TASK LIST —
[a] Decide whether each statement agrees with the passage on McGirt's jurisdiction case, answering yes or no and quoting the deciding words of the passage: (i) McGirt sought post-conviction relief in 2020; (ii) Oklahoma courts agreed to hear McGirt's case; (iii) the 1856 treaty McGirt cited was between the Seminole Nation and the federal government.
[b] Write what follows the final sentence of the passage on McGirt's jurisdiction case.

SOURCE —
--- START ---

Following Murphy’s success at the Tenth Circuit in 2018, Jimcy McGirt sought post-conviction relief in 2020. He argued that his conviction was illegitimate because the State of Oklahoma lacked jurisdiction to try him. As a citizen of the Seminole Nation whose crimes occurred on reservation land, McGirt’s case fell under federal authority. The Major Crimes Act of 1885 had already granted the federal government authority over serious offenses, such as murder and sexual assault, committed in “Indian Country,” but McGirt asserted that Oklahoma lacked jurisdiction over all crimes committed by Native Americans on tribal land. Oklahoma courts refused to hear his case, but McGirt petitioned the Supreme Court, which agreed to hear his appeal. Consolidated on the same docket as the State of Oklahoma's appeal of Murphy’s case, Sharp v. Murphy, the Court was now forced to answer a landmark question: one docket would determine the future for the Five Tribes’ sovereign legal authority over their reservations in eastern Oklahoma. The answer to this question would either restore jurisdiction to the tribes or reinforce the state’s authority.
McGirt’s argument closely mirrored Murphy’s, but incorporated additional legal context. He first pointed to an 1856 treaty between the Muscogee Nation and the federal government that secured the tribe the “unrestricted right of self-government” and “full jurisdiction” over tribal members and their property. (14) The treaty, McGirt contended, guaranteed the Muscogee Nation indubitably protected legal sovereignty, free from interference by state governments. (15) Since Congress had never nullified the treaty or its guarantees, its terms remained legally binding and entrenched in law. Although the agreement primarily granted tribal courts jurisdiction over misdemeanor offenses, McGirt maintained that the Major Crimes Act and subsequent Supreme Court precedent, such as Solem v. Bartlett (1984), assigned jurisdiction over serious felonies to the federal government. Together, the treaty and the Major Crimes Act established exclusive tribal and federal jurisdiction over Native Americans on reservation land, leaving no role for the state. (16)

--- END ---

Entries from a dataset

--- START ---

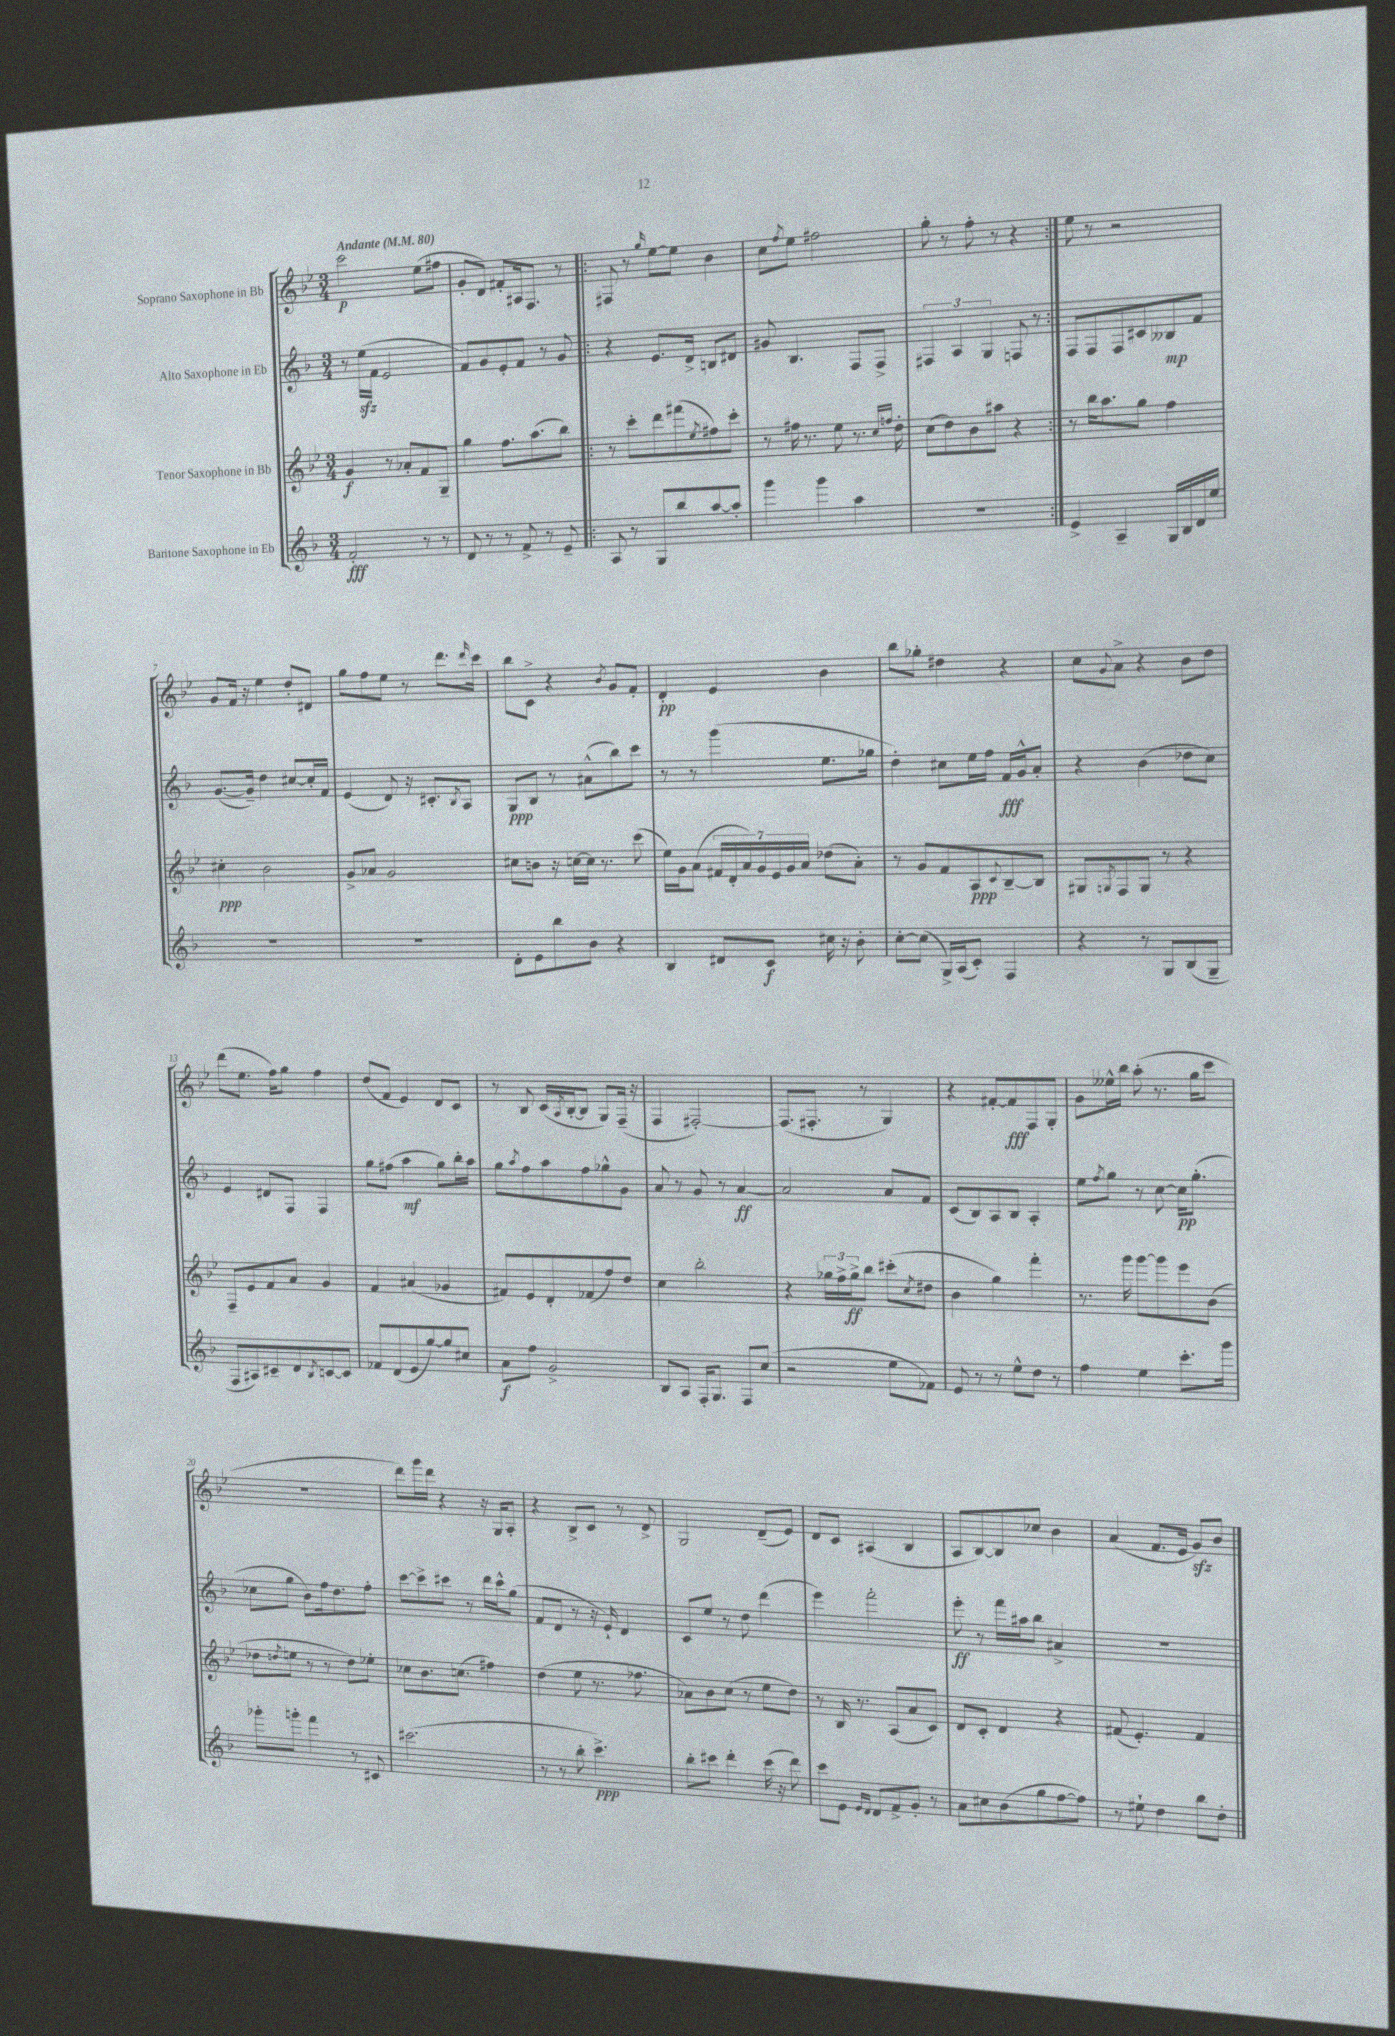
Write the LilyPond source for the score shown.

<<
\new StaffGroup <<
\new Staff = "s0" \with { instrumentName = "Soprano Saxophone in Bb" } {
    \clef treble \key bes \major \numericTimeSignature \time 3/4 \tempo "Andante" 4 = 80
    c'''2\p ees''8( fis''8 |
    g'8-. d'8) fis'8-. ais16 f8. r8 |
    \repeat volta 2 { fis8 r8 \grace { g''16 } ees''8~ ees''8 bes'4 |
    c''8 \acciaccatura { f''8 } ees''8 fis''2 |
    g''8-. r8 f''8-. r8 r4 | }
    ees''8 r8 r2 |
    g'8 f'16 r16 ees''4 d''8-. dis'8 |
    g''8 f''8 ees''8 r8 d'''8. \grace { d'''16 } c'''16 |
    bes''8 c'8-> r4 \acciaccatura { bes'8 } g'8 f'8-. |
    d'4-.\pp ees'4 bes'4 |
    bes''8 ges''8-. dis''4 r4 |
    c''8 \appoggiatura { g'8 } a'8-> r4 bes'8 d''8 |
    d'''8( ees''8. f''16) g''8 f''4 |
    d''8( f'8 ees'4) d'8 c'8 |
    r8 bes8 c'16( \acciaccatura { a8 } bes16~-. bes8 g8) f16--( r16 |
    f4 fis2~-.) |
    fis8.( fis8.-. r8 g4) |
    r4 fis'8~-. fis'8\fff f8 g8-. |
    g'8 eeses''16-^ bes''16 a''8-.( r8. g''16 c'''8 |
    R2. |
    d'''8) g'''16 d'''16 r4 r16 g16 a8-. |
    r4 bes8-> c'8 r8 d'8-> |
    g2 d'8--( ees'8) |
    d'8 c'8 ais4( bes4 |
    a8 bes8~) bes8 ces''8 bes'4 |
    a'4( f'8. ees'16 g'8\sfz) bes'8 \bar "|." |
}
\new Staff = "s1" \with { instrumentName = "Alto Saxophone in Eb" } {
    \clef treble \key f \major \numericTimeSignature \time 3/4
    r8 e''16\sfz( f'16 e'2 |
    f'8) g'8 e'8-. f'8 r8 g'8 |
    \repeat volta 2 { r4 e'8. d'16-> b8 dis'8 |
    gis'8 bes4. f8 f8-> |
    \tuplet 3/2 { fis4 a4 g4 } f8 r8 | }
    f8 f8 f8 cis'8 beses8\mp f'8 |
    g'8.~( g'16--) d''4 cis''8~ cis''16-. f'16 |
    e'4( d'8) r16 cis'8.-. \acciaccatura { bes8 } a8 |
    g8\ppp bes8 r8 ais'8-^( bes''8) c'''8 |
    r8 r8 g'''4( e''8. ges''16 |
    d''4-.) cis''8 e''16 f''16 f'16\fff g'16-^ a'8-. |
    r4 bes'4( des''8 c''8) |
    e'4 dis'8 f8 f4 |
    g''8 fis''8( a''4\mf g''8) bes''16-. a''16 |
    g''8 \acciaccatura { a''8 } f''8 a''8 f''8 ges''8-^ g'8 |
    a'8 r8 g'8 r8 a'4~\ff |
    a'2 a'8 f'8 |
    c'8( bes8) a8 bes8 a4-. |
    e''8 \acciaccatura { f''8 } g''8 r8 c''8~ c''16\pp g''8.-.( |
    ces''8 g''8 bes'8) f''16 d''8. f''8-. |
    c'''8~ c'''8-> cis'''8 r8 d'''16 cis'''16-^ g''8( |
    f'8 d'8 r8 r16 e'16-!) d'4 |
    c'8 e''8 r8 d''8 d'''4( |
    e'''4) f'''2-. |
    e'''8-.\ff r8 f'''16 ais''16 bes''8 ais'4-> |
    R2. \bar "|." |
}
\new Staff = "s2" \with { instrumentName = "Tenor Saxophone in Bb" } {
    \clef treble \key bes \major \numericTimeSignature \time 3/4
    g'4\f r8 aes'8-. f'8 g8-- |
    g''4 f''8. a''8.( bes''8) |
    \repeat volta 2 { r8 c'''8-. d'''8 fis'''8( \acciaccatura { ees''8 } fis''8) c'''8-. |
    r8 fis''16 r8. ees''8 r8. \grace { c''16 f''16 } d''16-. |
    c''8( d''8) bes'8 ais''8 r4 | }
    r8 bes''16 a''8. g''8 f''4 |
    cis''4-.\ppp bes'2 |
    g'8-> aes'8 g'2 |
    cis''8 b'8 r16 c''16~ c''16 r8. c'''8( |
    ees''16) g'16 a'8( \tuplet 7/4 { fis'16 d'16-. a'16) g'16 ees'16 g'16 a'16 } des''8( a'8-.) |
    r8 g'8 f'8 a8\ppp \appoggiatura { c'8 } bes8~-- bes8 |
    gis8 \acciaccatura { g8 } f8 g8 r8 r4 |
    f8-- ees'8 f'8 a'8 g'4 |
    f'4 ais'4( ges'4 |
    fis'8) ees'8 d'8-. fes'8( f''8) d''8 |
    c''4 bes''2-. |
    r4 \tuplet 3/2 { ges''16 f''16-> ges''16->\ff } bes''8 cis'''8-.( \acciaccatura { c''8 } dis''8 |
    bes'4 g''4) f'''4-. |
    r8. g'''16 g'''8~ g'''8 ees'''8 bes'8( |
    des''8 \acciaccatura { d''8 } e''8 r8 r8 d''8) ees''8-. |
    ces''8 bes'8. c''8.( fis''4) |
    d''4( ees''8 r8. fes''8. |
    aes'8) bes'8 c''8( r8 ees''8 d''8) |
    r8 bes16 r8. a8( a'8 c'8) |
    d'8 c'8-. d'4 r4 |
    fis'8( ees'4.-.) fis'4 \bar "|." |
}
\new Staff = "s3" \with { instrumentName = "Baritone Saxophone in Eb" } {
    \clef treble \key f \major \numericTimeSignature \time 3/4
    f'2-.\fff r8 r8 |
    d'8 r8 r8 f'8-> r8 e'8-- |
    \repeat volta 2 { a8 r8 g8 bes''8 a''8~ a''8-. |
    g'''4 g'''4 a''4 |
    R2. | }
    e'4-> a4-- g16 bes16 d'16 e''16 |
    R2. |
    R2. |
    d'8-. e'8 bes''8 bes'8 r4 |
    bes4 dis'8 c'8\f cis''16 r16 bes'8-. |
    c''8~-. c''8( g16->) a16( c'8-.) f4 |
    r4 r8 g8 bes8( g8-- |
    f8 ais8) cis'8-- d'8 \acciaccatura { bes8 } c'8~ c'8 |
    fes'8 d'8( e'8 g''8~) g''8 cis''8 |
    a'8\f f''8 g'2-> |
    bes8 a8 f16-. g8. f8 c''8( |
    r2 e''8 fes'8) |
    e'8 r8 r8 e''8-^ d''8 r8 |
    f''4 e''4 c'''8.-. g'''16 |
    ges'''8-. g'''8-. f'''4 r8 cis'8 |
    cis'''2.( |
    r8 r8 bes''8-. c'''4.->\ppp) |
    bes''8-. cis'''8 d'''4-. cis'''16( r16 d'''8) |
    c'''8 e'8 \grace { e'16 d'16 } d'8 f'8-> g'8-. r8 |
    a'8 cis''8 bes'8( g''8 f''8~ f''8) |
    r8 eis''8-! d''4 bes''8 d''8-. \bar "|." |
}
>>
>>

--- END ---

ANSWERS PER TASK —
[a]
(i) Yes: "Jimcy McGirt sought post-conviction relief in 2020."
(ii) No: "Oklahoma courts refused to hear his case"
(iii) No: "an 1856 treaty between the Muscogee Nation and the federal government"

[b]
Ultimately, the Supreme Court ruled in favor of McGirt by a slim 5-4 margin. (17) In accordance with precedent, the Court upheld that only Congress, not states or courts, had the power to disestablish a reservation. Since Congress had never done this, the Muscogee Nation still legally existed as a reservation. . Because tribal sovereignty stems from the recognition of Native reservations, the Court’s recognition and reaffirmation of the Muscogee Nation reservation in the McGirt ruling restored the tribe’s lost legal authority and jurisdiction. Since the Cherokee, Chickasaw, Choctaw, and Seminole Nations had similar treaties to establish reservations with the federal government, these tribes also reclaimed legal authority following the McGirt ruling. In total, the State of Oklahoma lost jurisdiction over all Native Americans in 43% of its territory. Enraged, Oklahoma lawmakers and conservative commentators swiftly denounced the ruling. (18) Similarly, Murphy also prevailed in the Supreme Court. As a result, his prior conviction was overturned, and a new trial process began in federal court. He is currently incarcerated, as his original conviction is awaiting a retrial. (19) Together, Murphy and McGirt fundamentally reshaped the legal landscape of tribal sovereignty by establishing new precedents that reaffirmed the authority of tribal nations over their own lands and people. However, despite these victories, political opposition and ongoing legal challenges continue to threaten these restored liberties, as new conservative laws and policies are designed to curb this newfound expanded tribal sovereignty.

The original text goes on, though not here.